Субботним утром в Бросскрофте я рано утром спускаюсь вниз и, к своему удивлению, обнаруживаю там дедушку. Он возится в кладовой, где полы и полки каменные и холодно даже в августе. Там дед разложил свои инструменты, когда помогал ремонтировать дом; сейчас он собирает их, тщательно протирает и укладывает в брезентовые колыбельки. «Что это ты делаешь, дедушка?» – спрашиваю я, и он отвечает: «Да вот, детка, складываю свои вещички и домой собираюсь».
Я с упавшим сердцем бреду прочь.
На кухне мать хватает меня, прижимает к себе: «Что он тебе сказал?»
«Ничего».
«Как это ничего? – Она вся красная – щеки так и пылают, рыжие волосы горят огнем. – Как это ничего? Ты хочешь сказать, что он с тобой вообще не говорил?»
Я вижу, что всем нам грозит новая яростная ссора, и отвечаю равнодушно, прячась за буквальный смысл сказанных мне слов – словно глупый гонец, во второй раз принесший дурное известие: «Он просто объяснил, чем занимается. Сказал: да вот, детка, я складываю свои вещички и домой собираюсь».
И дедушка уходит – спускается к подножию холма, в Бэнкботтом; спина прямая, шея словно одеревенела. Где‐то у нас в доме с силой хлопает дверь. Дрожат оконные стекла, потрескивают кухонные шкафчики, и новое зеркало, висящее на стене в гостиной, со стуком покачивается на своей цепи. На верхней площадке лестницы свет не горит, и она кажется мне мертвым центром этого дома. По-моему, я успеваю заметить, как некто сворачивает за угол в том коридоре, где теперь находится комната моего отца Генри. Теперь у него там узкая односпальная кровать, а стены желтые и шторы почти всегда наполовину задернуты.
Что же с нами происходит? О нас говорят на улице. Твердят, что мы нарушили правила. Наш дом словно окутывает тьма. Воздух вдруг стал каким‐то желтушным и сгущенным, он газообразными облаками повисает в каждой комнате дома. Мне эти облака кажутся такими плотными, как будто можно разбить о них себе лоб.
У меня появился еще один брат; откуда же они
Однажды вдруг куда‐то исчез ключ от входной двери. В поисках ключа дом был перевернут буквально вверх дном. Тщательно осматривались каждая поверхность, каждый ящик. Пол был вытерт нашими коленями, прощупана каждая щель. Всех гостей – увы, их совсем немного – строго предупреждали о пропаже, так что им теперь тоже мозг сверлила одна-единственная мысль об исчезнувшем ключе, а хозяева дома бдительно следили за каждым их шагом. Но проходит дня два, и ключ находится; оказывается, он лежал на самом видном месте – на горке с маминым фарфором – по всей вероятности, он оказался в некой слепой зоне.

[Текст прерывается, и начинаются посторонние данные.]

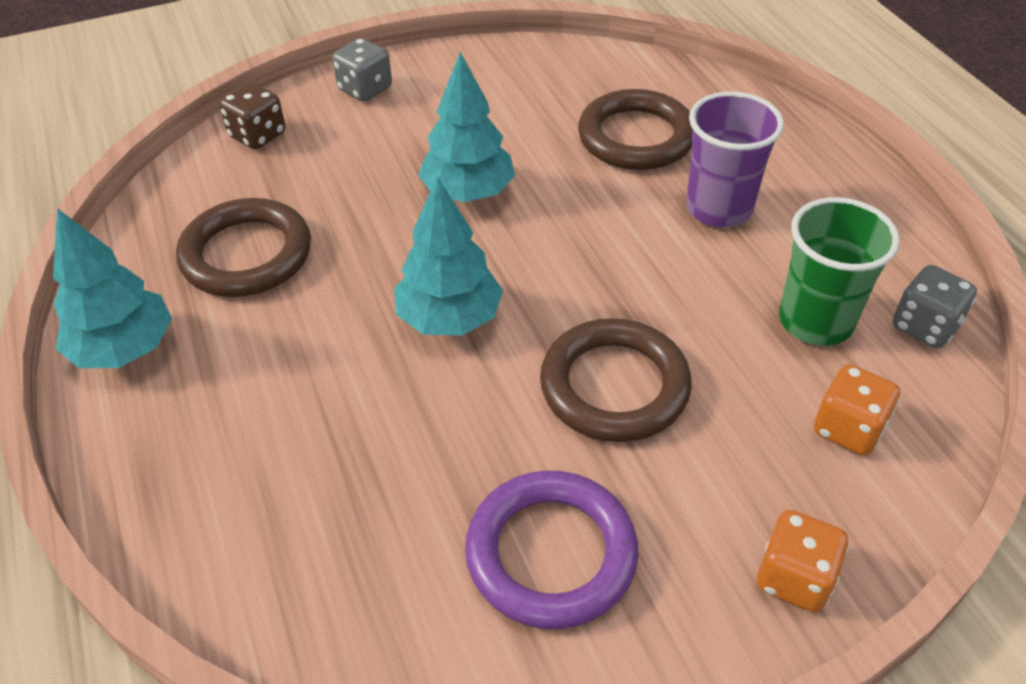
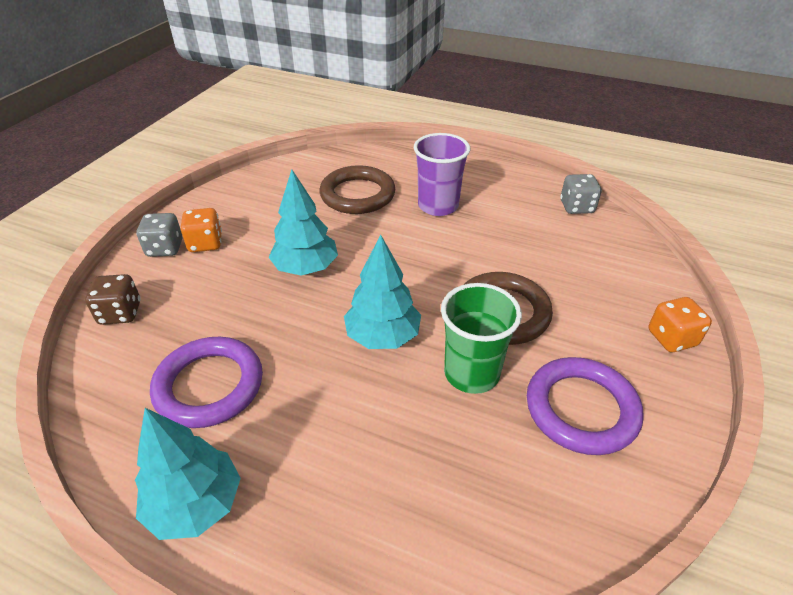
camera: 45 degrees left, 5 degrees down
(246, 254) = (209, 385): brown ring -> purple ring
(815, 321) = (538, 230): green cup -> green cup (471, 373)
(848, 429) = (607, 265): orange dice -> orange dice (205, 243)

Моя мать перестает теперь выходить из дома, она даже в магазины почти не ходит. Часто к нам приходит только моя крестная, постоянно доходя от Бэнкботтома до нашего дома и обратно. Дети в школе без конца задают мне вопросы о том, как у нас в доме все устроено и кто в какой кровати спит. Я совершенно не понимаю, зачем им понадобилось это знать, но ничего о нашей семье не рассказываю. Я ненавижу ходить в школу. Я часто болею – у меня бывают и «боли роста», и проблемы с дыханием, о котором мне вообще не полагается думать, и ужасные головные боли, которые становятся все более тяжелыми, бывает, из-за них у меня темнеет в глазах. Когда я после нескольких дней отсутствия снова являюсь в школу, меня, похоже, никто в классе не узнает, и у меня возникает ощущение, словно меня без моего ведома вообще в другой класс перевели. Нашу новую учительницу зовут мисс Портер. На уроках арифметики я не понимаю, что за цифры она пишет на доске – видимо, я что‐то пропустила, – и поднимаю руку. Я говорю: «Я не понимаю», – и она смотрит на меня так, словно не верит собственным глазам. Не понимаешь? Не понимаешь? Это что такое? Ты просто хулиганка? Хочешь сорвать урок? Взяла бы да попросту списала все у своей соседки по парте, как это делают такие же, как ты, тупицы! «Она, видите ли, не понимает!» – все повторяет мисс Портер, возмущенно тараща глаза. Вокруг меня ученики визжат, хихикают и болезненно фыркают носами.
Мисс Портер, впрочем, очень скоро покинула школу. А мое незнание арифметики так со мной и осталось.